Su particular nombre se debe al lugar donde fue encontrado: una cueva en Les Eyzies-de-Tayac-Sireuil al sudoeste de Francia, región donde pervive aún el idioma occitano en el que gruta se dice cro; Magnon era el apellido del dueño del terreno donde se encontraron aquellos restos, en una exploración del geólogo y paleontólogo francés Louis Lartet en 1868. (En occitano el nombre es Cro-Magnon, que en castellano se traduce como “Cromañón”). A este hallazgo se sumaron otros –como el de Grotta del Cavallo, al sur de Italia, en 1964; el de Kents Cavern, en Inglaterra, en 1927; o el de Peștera cu Oase, en Rumanía, en el 2002– que han aportado más datos sobre la presencia y la cultura de estos primeros humanos en Europa.

De su forma de vida se sabe que eran nómadas o seminómadas, que se alimentaban de la caza de animales y la recolección, que habían aprendido a tallar huesos, que conocieron el tejido, la construcción y cierto tratamiento rudimentario de las pieles de los animales; y parece ser que también desarrollaron expresiones artísticas, como la pintura en cuevas y la escultura de figuras de rasgos femeninos.

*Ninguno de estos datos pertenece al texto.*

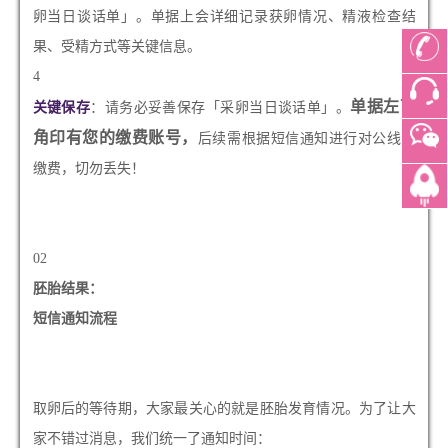
卵当日谈话单」。单据上会详细记录获卵情况、精液检查结
果、受精方式等关键信息。
4
单据左下
关键保存
：请务必妥善保存「采卵当日谈话单」。
角印有您的缴费账号，
后续需根据短信通知进行对公线上
缴费，切勿丢失！
02
胚胎结果：
短信通知流程
取卵后的等待期，大家最关心的就是胚胎发育情况。为了让大
家不错过消息，我们统一了通知时间：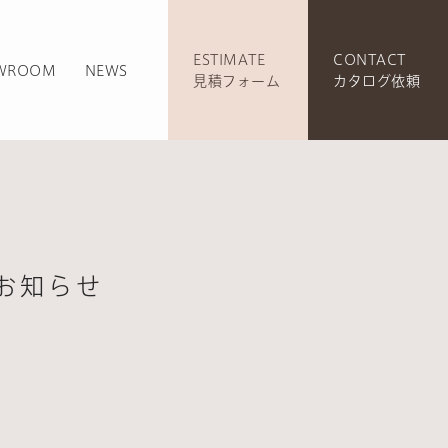
ESTIMATE
CONTACT
WROOM
NEWS
見積フォーム
カタログ依頼
刊のお知らせ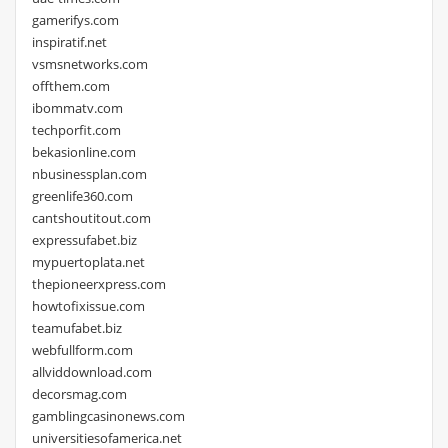
gamerifys.com
inspiratif.net
vsmsnetworks.com
offthem.com
ibommatv.com
techporfit.com
bekasionline.com
nbusinessplan.com
greenlife360.com
cantshoutitout.com
expressufabet.biz
mypuertoplata.net
thepioneerxpress.com
howtofixissue.com
teamufabet.biz
webfullform.com
allviddownload.com
decorsmag.com
gamblingcasinonews.com
universitiesofamerica.net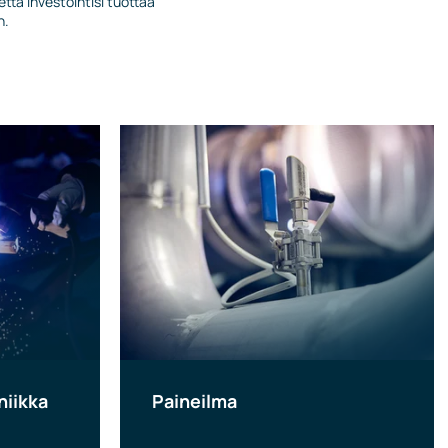
ttä investointisi tuottaa
n.
niikka
Paineilma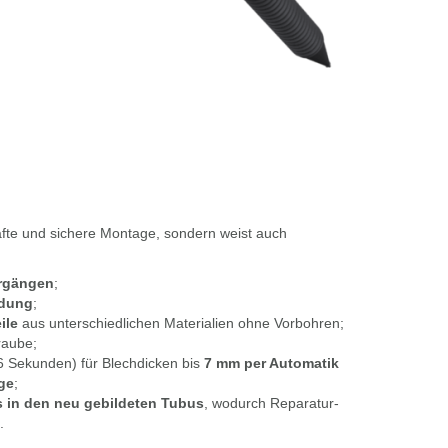
afte und sichere Montage, sondern weist auch
rgängen
;
ldung
;
ile
aus unterschiedlichen Materialien ohne Vorbohren;
raube;
6 Sekunden) für Blechdicken bis
7 mm per Automatik
ge
;
 in den neu gebildeten Tubus
, wodurch Reparatur-
.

Con motivo de los 150 años del descubrimiento del hombre de Cromañón, un equipo de investigadores franceses realizó algunas pruebas sobre el cráneo desenterrado por Lartet que actualmente se conserva en el Museo del Hombre de París. Dirigidos por Philippe Charlier (médico legista y antropólogo, adscrito a la Universidad de Versailles Saint-Quentin-en-Yvelines) los científicos examinaron los restos con las tecnologías contemporáneas y determinaron que en ese caso específico es muy probable que el hombre de Cromañón sufriera de neurofibromatosis, una enfermedad de origen genético que provoca el desarrollo de tumores benignos en los nervios periféricos, además de manchas en la piel. 

Una lesión en la frente y otra en el canal auditivo izquierdo fueron los principales indicadores que el equipo tuvo para llegar a esta conclusión, además de que sus observaciones se compararon con otros restos de este tipo de humano que se conservan en Europa.

Con esta información, los científicos procedieron a reconstruir el rostro y el cuerpo del hombre de Cromañón, fiel a la patología que padecía: de ahí las protuberancias faciales en la imagen resultante. Cabe mencionar, sin embargo, que su abundante cabellera y su vello facial también profuso fueron decisiones del equipo, no del todo basadas en evidencia obtenida científicamente.

Más allá de la curiosidad, esta reconstrucción nos recuerda que el ser humano es resultado de un proceso evolutivo complejo y, al mismo tiempo, completamente accidental, fruto de las circunstancias azarosas que dieron origen a la vida y frente a las cuales nuestra especie y sus antecesores encontraron la manera de sobrevivir. Es útil mirar nuestra propia condición con perspectiva, así sea de vez en cuando.